Pero en los tres años que vivió en aquel lugar aprendió de cerca la precariedad que sufrían los jornaleros, explotados por los terratenientes, y el valor de la actuación de los Delegados de la Palabra, predicadores del Evangelio entre los pobres.
La compleja realidad de El Salvador, marcada por el descontento popular y el ascenso de la criminalidad promovida por los poderosos, catalizaron cambios aún más completos en su pensamiento, hasta aquel momento caracterizado por su neutralidad para aplacar los ánimos.
Romero inició su gestión como Arzobispo de San Salvador sólo 15 días antes del fraude electoral en favor del partido de los militares, la Alianza Republicana Nacionalista (ARENA), que motivó una protesta masiva de la población, masacrada por los uniformados.
Y ya el 20 de marzo de 1977, luego del asesinato del jesuita Reutilio Grande y ante la represión contra el pueblo, trocó su timidez y respeto por los dogmas eclesiásticos y se pronunció frente a los 100 mil asistentes a la misa pública en honor de los caídos.
En ese escenario, Romero manifestó su afán de servir a los intereses del pueblo, a quien identificaba con el Evangelio y al que fue fiel durante los tres años en que administró el Arzobispado hasta ser asesinado por la derecha fascista.
La realidad de una nación condenada al silencio por la cúpula militar, a la cual desafió con sus homilías dominicales, pronunciadas desde la catedral capitalina, condujo a su conversión a favor de la causa de los desposeídos.
Por eso, a sus labores oficiales, Romero sumó constantes visitas a las CEB, atención pública y privada a dirigentes populares y políticos, mediación en huelgas y otros conflictos sociales escenificados en vísperas de la guerra interna de 12 años (1980-92).

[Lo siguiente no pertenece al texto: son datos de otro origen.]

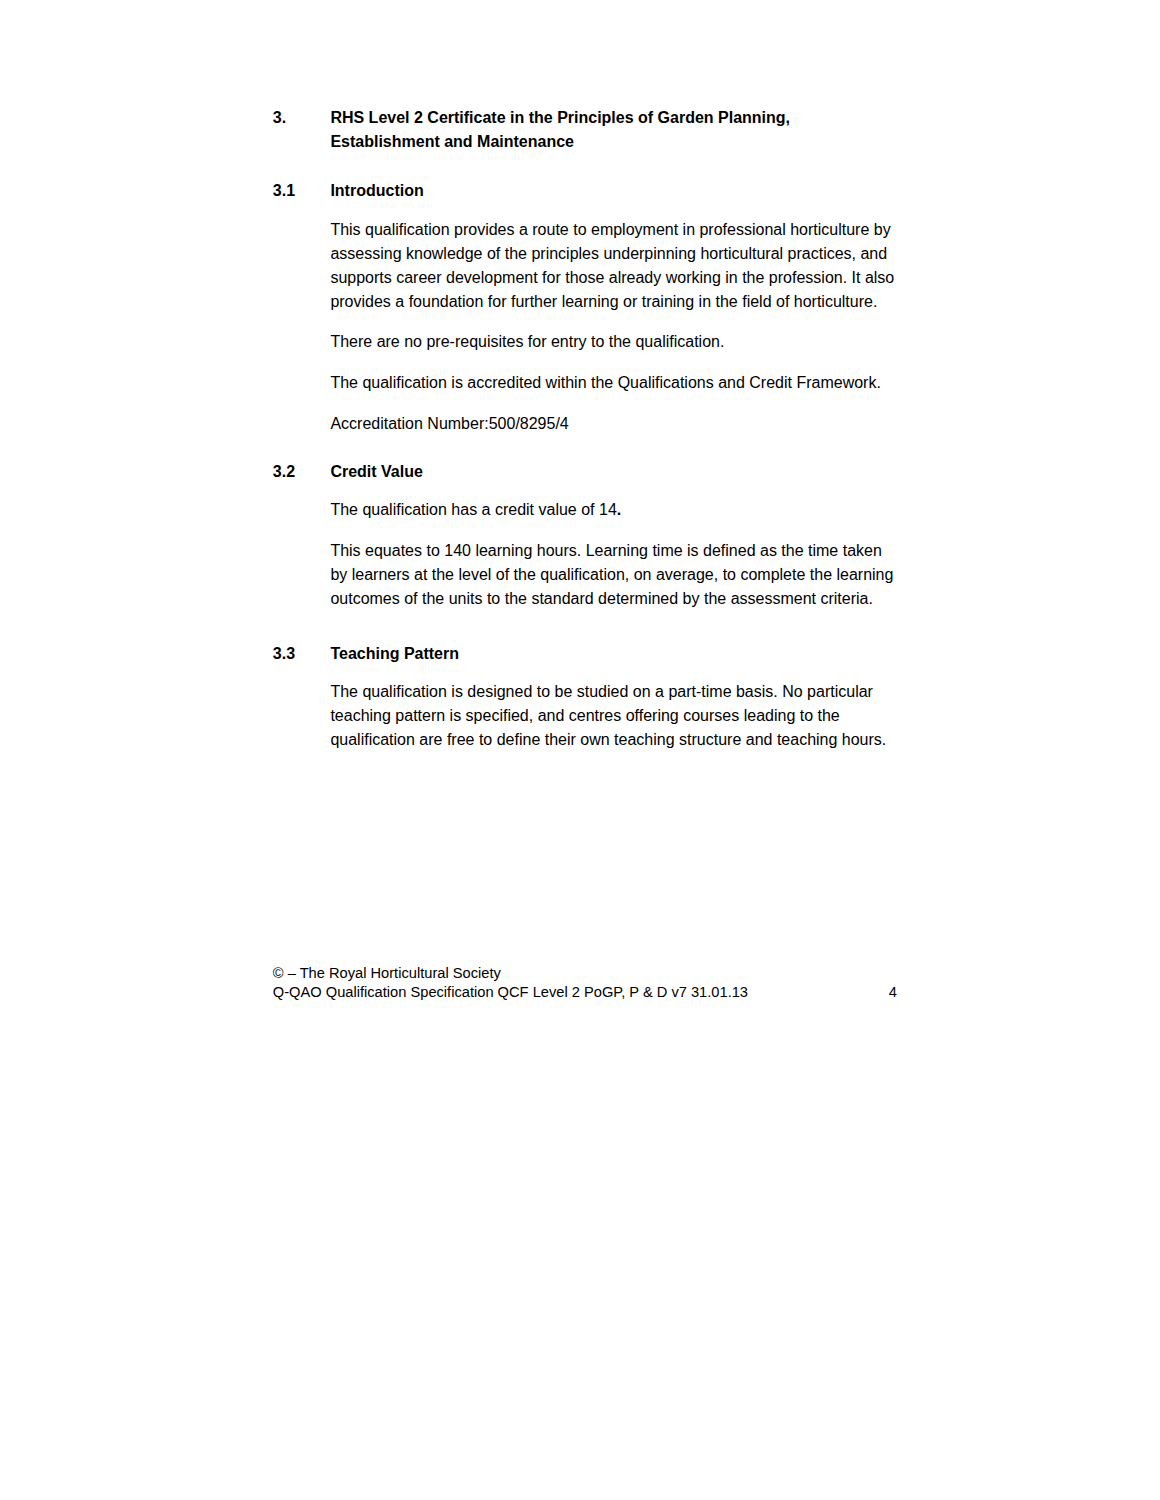3.
RHS Level 2 Certificate in the Principles of Garden Planning, Establishment and Maintenance
3.1
Introduction
This qualification provides a route to employment in professional horticulture by assessing knowledge of the principles underpinning horticultural practices, and supports career development for those already working in the profession. It also provides a foundation for further learning or training in the field of horticulture.
There are no pre-requisites for entry to the qualification.
The qualification is accredited within the Qualifications and Credit Framework.
Accreditation Number:500/8295/4
3.2
Credit Value
The qualification has a credit value of 14.
This equates to 140 learning hours. Learning time is defined as the time taken by learners at the level of the qualification, on average, to complete the learning outcomes of the units to the standard determined by the assessment criteria.
3.3
Teaching Pattern
The qualification is designed to be studied on a part-time basis. No particular teaching pattern is specified, and centres offering courses leading to the qualification are free to define their own teaching structure and teaching hours.
© – The Royal Horticultural Society
Q-QAO Qualification Specification QCF Level 2 PoGP, P & D v7 31.01.13
4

Por la fuerza que adquirió su palabra, la institución eclesiástica salvadoreña tuvo que enfrentar intensas campañas difamatorias, al tiempo que las autoridades militares representantes de la oligarquía perpetraban amenazas y asesinatos de religiosos.
Desde enero de 1980, el nombre Romero apareció entre los condenados por los “escuadrones de la muerte” y el asedio a su persona concluyó el 24 de marzo, con el disparo que le cegó la vida mientras oficiaba misa en la capilla del Hospital Oncológico Divina Providencia.
“La voz de los sin voz”, como se le llamaba al morir, estaba a punto de ser ungido como cardenal, pese a lo cual, sus restos permanecieron por mucho tiempo enterrados en el sótano de la entonces destartalada catedral de San Salvador.
Hace 25 años, al trascender la noticia de su deceso, la curía centroamericana expresó que él era el obispo que la Iglesia de América Latina había soñado en la Conferencia de Puebla (1979): absolutamente fiel al pueblo y a Dios.